EXTRACT PROVIDED:
++++++++

Aspiring Cape Breton writers will learn from some of the island’s best authors this weekend in Mabou when Strathspey Place hosts its second Literary Festival on Saturday, August 20.
On hand to mentor and offer tips in various workshops during the morning and afternoon will be novelist, journalist, and playwright Frank Macdonald (A Forest For Calum, A Possible Madness), historian Jim St. Clair, Mi’kmaq elders Lillian Marshall and Murdena Marshall, Nova Scotian Gaelic singer, songwriter and poet Lewis MacKinnon, graphic designer and photographer Brenna MacNeil, Elizabeth LeFort biographer Daniel Doucet, Participater editor Marie Aucoin, and two book illustrators, Peter Rankin and Virginia McCoy.
Acclaimed Glace Bay author, Sheldon Currie (Glace Bay Miners’ Museum) will offer critiques of previously submitted samples from workshop participants.

++++++++

MATERIAL:
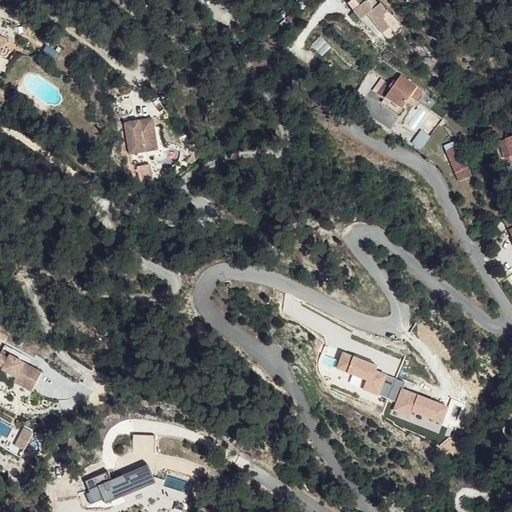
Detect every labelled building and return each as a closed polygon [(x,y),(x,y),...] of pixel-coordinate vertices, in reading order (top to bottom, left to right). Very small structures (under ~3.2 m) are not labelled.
[(371,2),(355,15),(367,30),(374,24),(389,44),(395,38),(388,30),(390,28),(389,26),(392,23),(385,14),(383,16),(371,2)] [(401,113),(412,95),(417,85),(400,75),(393,88),(386,100),(384,104),(401,113)] [(386,100),(393,88),(386,83),(379,96),(386,100)] [(417,85),(412,95),(418,98),(423,88),(417,85)] [(151,118),(123,123),(128,154),(156,150),(151,118)] [(420,149),(429,135),(422,130),(413,144),(420,149)] [(511,134),(497,138),(502,157),(511,154),(511,134)] [(442,146),(456,175),(466,170),(453,141),(442,146)] [(135,166),(137,184),(150,183),(147,164),(135,166)] [(511,224),(507,216),(498,222),(511,244),(511,224)] [(345,352),(338,367),(369,380),(365,389),(399,403),(395,411),(412,417),(414,412),(443,424),(450,409),(403,390),(407,383),(377,371),(379,366),(345,352)] [(0,365),(6,367),(5,369),(19,376),(16,381),(35,391),(43,374),(11,358),(10,360),(2,356),(0,356),(0,365)] [(14,445),(24,449),(32,429),(23,425),(14,445)] [(133,454),(154,454),(154,438),(133,437),(133,454)] [(472,459),(472,458),(471,457),(470,456),(469,456),(468,455),(467,455),(466,455),(464,456),(463,457),(463,459),(463,460),(463,461),(464,463),(465,464),(467,465),(469,464),(471,464),(472,462),(472,460),(472,459)] [(154,486),(147,469),(138,472),(145,490),(154,486)] [(116,501),(145,490),(138,472),(112,483),(109,474),(85,484),(89,495),(86,496),(90,507),(109,499),(114,497),(116,501)]
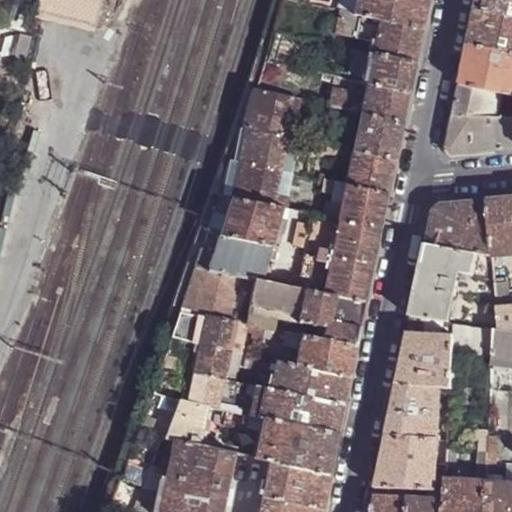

++++++++

WHAT YOU WILL DO:
Please revise the literary festival announcement from "On hand to mentor" to "from workshop participants.", replacing "critiques" with "reviews".

FINAL ANSWER:
On hand to mentor and offer tips in various workshops during the morning and afternoon will be novelist, journalist, and playwright Frank Macdonald (A Forest For Calum, A Possible Madness), historian Jim St. Clair, Mi’kmaq elders Lillian Marshall and Murdena Marshall, Nova Scotian Gaelic singer, songwriter and poet Lewis MacKinnon, graphic designer and photographer Brenna MacNeil, Elizabeth LeFort biographer Daniel Doucet, Participater editor Marie Aucoin, and two book illustrators, Peter Rankin and Virginia McCoy.
Acclaimed Glace Bay author, Sheldon Currie (Glace Bay Miners’ Museum) will offer reviews of previously submitted samples from workshop participants.